AID is not the problem per se but it’s management is and one of the complaints si that most it is paid as wages to western folk.
The idea of a dependency culture is not sustainable. Margaret Thatcher tried to put an end to that in her Social Housing policy here in the UK. If that sort of culture is not good enough for western countires why is exported lcok stock and barrel to a developing continent?
Ironically the East African women I work with in my project Ethnic Supplies will tell you that they do not want handotus but simply an opportunity to trade and get a fair wage for their textile and handicrafts.
And another thing, whislt Bono and his chums do a fab job of high lighting the plight of Africans, do you really know what happens after those cameras are switched off and the Press have left??
[...] isn’t without and one of them is Stacey Patton however based on the case of vulture funds it is easy to see why her suggestions make sense. [...]
I agree with part of your assessment of Ms. Moyo’s thesis. There is an additon to the Chiniese proverb she likes to use in Central America. It goes something like this. What good does it do to teach a person to fish if all the streams and lakes are owned by the rich.
I’ve not heard her enough to know how she visualizes the task of economic empowerment. How to counter the dependency created by market integration when a group does not have the political power to defend their economic interest. I hope she crafts another book that provides us with a view into her thinking on this matter.
I think you could make your arguments sans the need to attack the author on trivial or personal grounds. Another way of looking at her history of privliage is to note that she is engaged in seeking a better way of empowerment for Africa. With her access to power, she could be rewareded a great deal more by being a compliant agent of colonical dominiation then the media darling of right wing think tanks. If that is indeed what she is.
I find the logic of your entry to be a little hard to follow. On the one hand, it appears that your biggest problem with her is a background of privlidge. But, your perscription of utizling forign aid as a means of assuring Western controll of mineral wealth by bribing corrupt governments appears to be confused.
Your argurments about grass-roots empowerment of NGO entities as a viable model is again confused. What I think Ms. Moyo is arguing is that the aid retards that very process. AID funding is diverted from these types of efforts. AID funding creates competing power structures in these sectors.
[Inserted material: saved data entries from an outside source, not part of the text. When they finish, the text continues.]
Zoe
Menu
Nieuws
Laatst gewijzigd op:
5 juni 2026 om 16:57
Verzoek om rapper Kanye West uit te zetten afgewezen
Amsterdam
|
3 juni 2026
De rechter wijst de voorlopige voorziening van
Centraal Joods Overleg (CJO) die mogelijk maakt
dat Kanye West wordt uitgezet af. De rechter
Furthermore, I do not understand how you make the leap to isolationsim from denoucing the aid industry. I’ve read that trade policies of the global north have a far greater negative economic impact then the total AID given. She is talking about empowered particpation rather then dependent servitude.
Have you read any of the text that you share as being right wing white male books? How in the world is Paulo Freire’s Pedagogy of the Oppressed cited as a right wing text.
Rather then talking in an echo chamber of whites, I hear Maggie Walk, W.E.B. Du Bois, Booker T Washington, Marcus Garvey, George Washington Carver and even Malcom X in her discourse.
“…Hers also echoes the racist critique that argues that black people deserve no government support of any kind…”
I completely agree with Stacy Patton. The elitism, arrogance and hypocracy of Moyo, among others including the much touted Paulo Freire is beyond ridiculous. The corruption I worry most about is the B.S. spewed by those who contend that aid does more harm than good. I worry that their (meaning the authors mentioned by Patton) mental diarrhea on the subject could be used to discourage much needed aid to Africa and other parts of the world.
My experiences as a Peace Corps Volunteer (1979-1983) in Kenya completely contradicts Moyo in her assessment of the impact of aid.